Stored data entries:

__________________________________________________

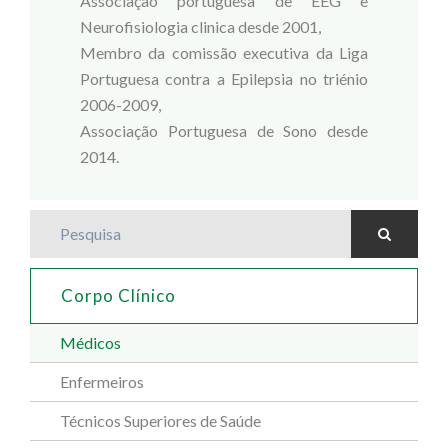
Associação portuguesa de EEG e
Neurofisiologia clinica desde 2001,
Membro da comissão executiva da Liga
Portuguesa contra a Epilepsia no triénio
2006-2009,
Associação Portuguesa de Sono desde
2014.
Pesquisa
Corpo Clínico
Médicos
Enfermeiros
Técnicos Superiores de Saúde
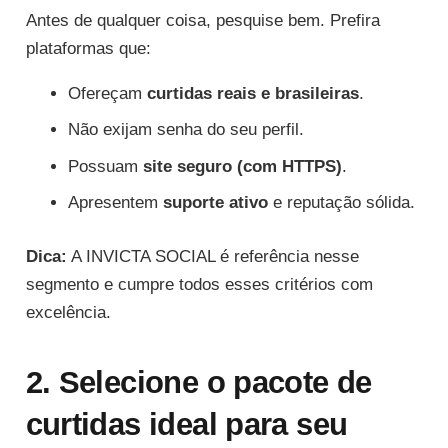
Antes de qualquer coisa, pesquise bem. Prefira
plataformas que:
Ofereçam
curtidas reais e brasileiras
.
Não exijam senha do seu perfil.
Possuam
site seguro (com HTTPS)
.
Apresentem
suporte ativo
e reputação sólida.
Dica:
A INVICTA SOCIAL é referência nesse
segmento e cumpre todos esses critérios com
excelência.
2. Selecione o pacote de
curtidas ideal para seu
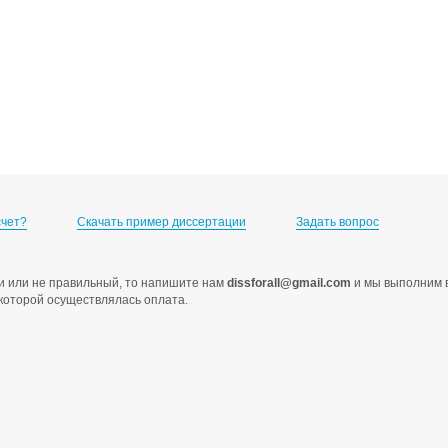
счет?
Скачать пример диссертации
Задать вопрос
ами или не правильный, то напишите нам
dissforall@gmail.com
и мы выполним в
с которой осуществлялась оплата.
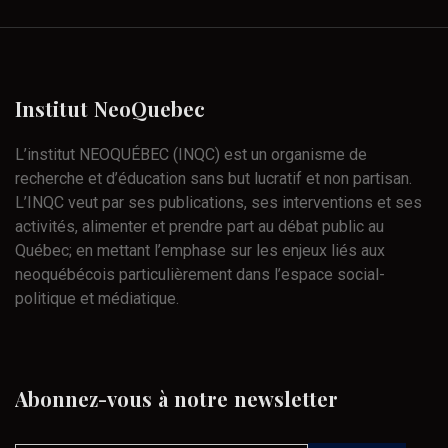
Institut
NeoQuebec
L’institut NEOQUÉBEC (INQC) est un organisme de
recherche et d’éducation sans but lucratif et non partisan.
L’INQC veut par ses publications, ses interventions et ses
activités, alimenter et prendre part au débat public au
Québec; en mettant l’emphase sur les enjeux liés aux
neoquébécois particulièrement dans l’espace social-
politique et médiatique.
Abonnez-vous
à
notre
newsletter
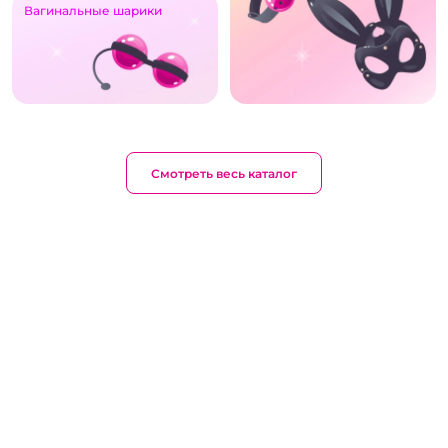
Вагинальные шарики
Смотреть весь каталог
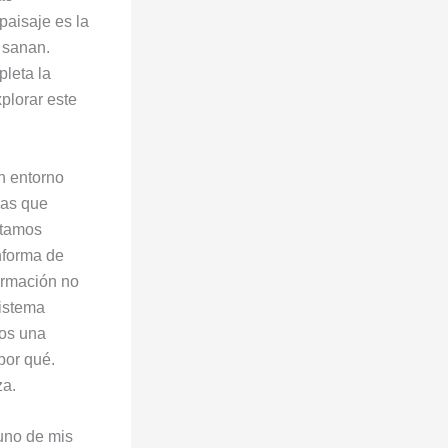
paisaje es la
 sanan.
leta la
plorar este
n entorno
cas que
stamos
informa de
ormación no
sistema
nos una
por qué.
za.
 uno de mis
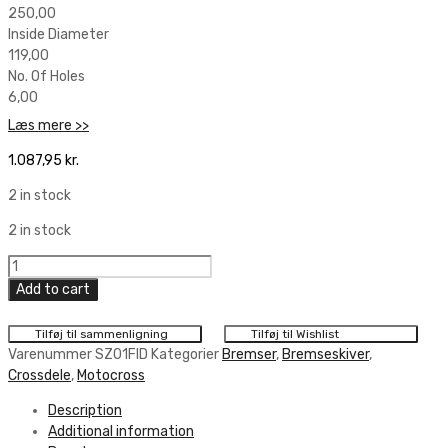
250,00
Inside Diameter
119,00
No. Of Holes
6,00
Læs mere >>
1.087,95
kr.
2 in stock
2 in stock
Braking
Front
Add to cart
Disc
Ø250
Tilføj til sammenligning
Tilføj til Wishlist
quantity
Varenummer
SZ01FID
Kategorier
Bremser
,
Bremseskiver
,
Crossdele
,
Motocross
Description
Additional information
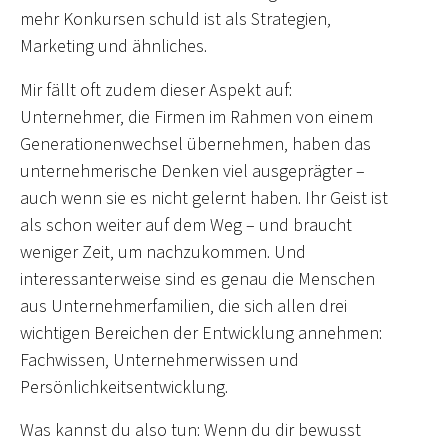
mehr Konkursen schuld ist als Strategien,
Marketing und ähnliches.
Mir fällt oft zudem dieser Aspekt auf:
Unternehmer, die Firmen im Rahmen von einem
Generationenwechsel übernehmen, haben das
unternehmerische Denken viel ausgeprägter –
auch wenn sie es nicht gelernt haben. Ihr Geist ist
als schon weiter auf dem Weg – und braucht
weniger Zeit, um nachzukommen. Und
interessanterweise sind es genau die Menschen
aus Unternehmerfamilien, die sich allen drei
wichtigen Bereichen der Entwicklung annehmen:
Fachwissen, Unternehmerwissen und
Persönlichkeitsentwicklung.
Was kannst du also tun: Wenn du dir bewusst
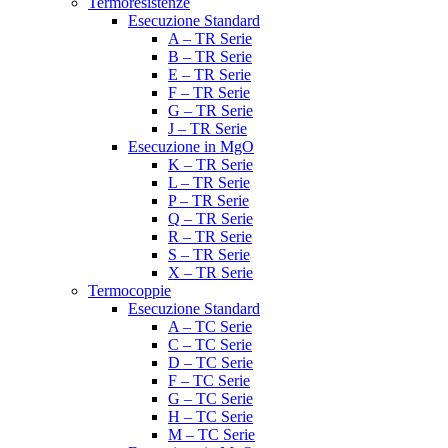
Termoresistenze
Esecuzione Standard
A – TR Serie
B – TR Serie
E – TR Serie
F – TR Serie
G – TR Serie
J – TR Serie
Esecuzione in MgO
K – TR Serie
L – TR Serie
P – TR Serie
Q – TR Serie
R – TR Serie
S – TR Serie
X – TR Serie
Termocoppie
Esecuzione Standard
A – TC Serie
C – TC Serie
D – TC Serie
F – TC Serie
G – TC Serie
H – TC Serie
M – TC Serie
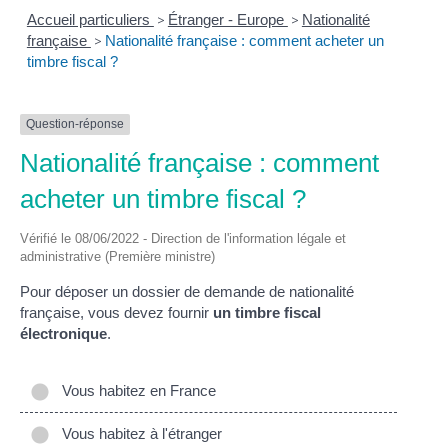
Accueil particuliers
>
Étranger - Europe
>
Nationalité
française
>
Nationalité française : comment acheter un
timbre fiscal ?
Question-réponse
Nationalité française : comment
acheter un timbre fiscal ?
Vérifié le 08/06/2022 - Direction de l'information légale et
administrative (Première ministre)
Pour déposer un dossier de demande de nationalité
française, vous devez fournir
un timbre fiscal
électronique
.
Vous habitez en France
Vous habitez à l'étranger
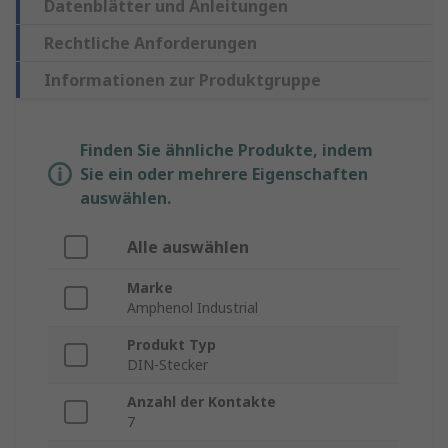
Datenblätter und Anleitungen
Rechtliche Anforderungen
Informationen zur Produktgruppe
Finden Sie ähnliche Produkte, indem
Sie ein oder mehrere Eigenschaften
auswählen.
Alle auswählen
Marke
Amphenol Industrial
Produkt Typ
DIN-Stecker
Anzahl der Kontakte
7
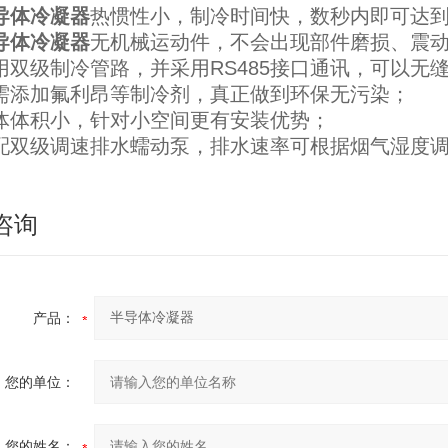
导体冷凝器
热惯性小，制冷时间快，数秒内即可达
导体冷凝器
无机械运动件，不会出现部件磨损、震
用双级制冷管路，并采用RS485接口通讯，可以
需添加氟利昂等制冷剂，真正做到环保无污染；
体体积小，针对小空间更有安装优势；
配双级调速排水蠕动泵，排水速率可根据烟气湿度
咨询
产品：
您的单位：
您的姓名：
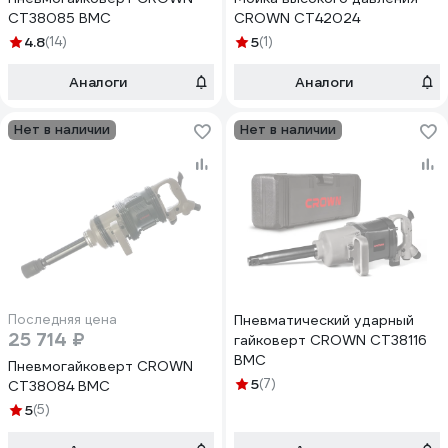
CT38085 BMC
CROWN CT42024
4.8
(14)
5
(1)
Аналоги
Аналоги
Нет в наличии
Нет в наличии
Последняя цена
Пневматический ударный
25 714 ₽
гайковерт CROWN СТ38116
ВМС
Пневмогайковерт CROWN
5
(7)
CT38084 BMC
5
(5)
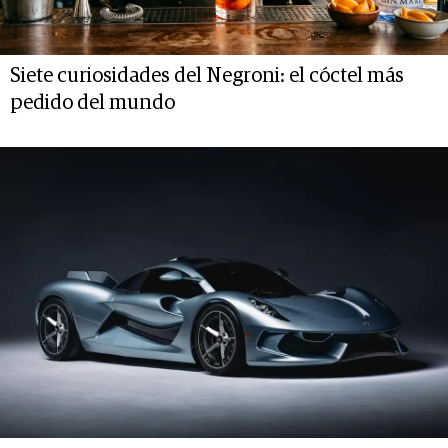
Siete curiosidades del Negroni: el cóctel más
pedido del mundo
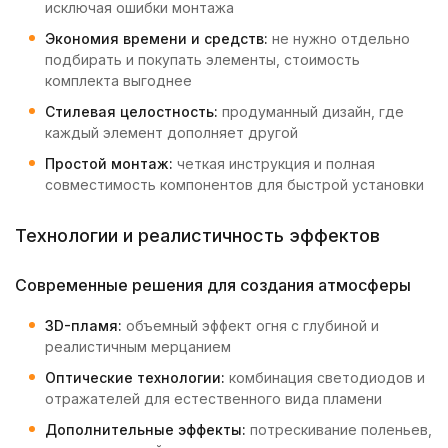
исключая ошибки монтажа
Экономия времени и средств:
не нужно отдельно
подбирать и покупать элементы, стоимость
комплекта выгоднее
Стилевая целостность:
продуманный дизайн, где
каждый элемент дополняет другой
Простой монтаж:
четкая инструкция и полная
совместимость компонентов для быстрой установки
Технологии и реалистичность эффектов
Современные решения для создания атмосферы
3D-пламя:
объемный эффект огня с глубиной и
реалистичным мерцанием
Оптические технологии:
комбинация светодиодов и
отражателей для естественного вида пламени
Дополнительные эффекты:
потрескивание поленьев,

__________________________________________________

## What to produce
Set down word for word the lines above from the one with "A – TC Serie" up to and including the one with "Question-réponse". Omit every picture.

## Your response
A – TC Serie
C – TC Serie
D – TC Serie
F – TC Serie
G – TC Serie
H – TC Serie
M – TC Serie
Accueil particuliers
>
Étranger - Europe
>
Nationalité
française
>
Nationalité française : comment acheter un
timbre fiscal ?
Question-réponse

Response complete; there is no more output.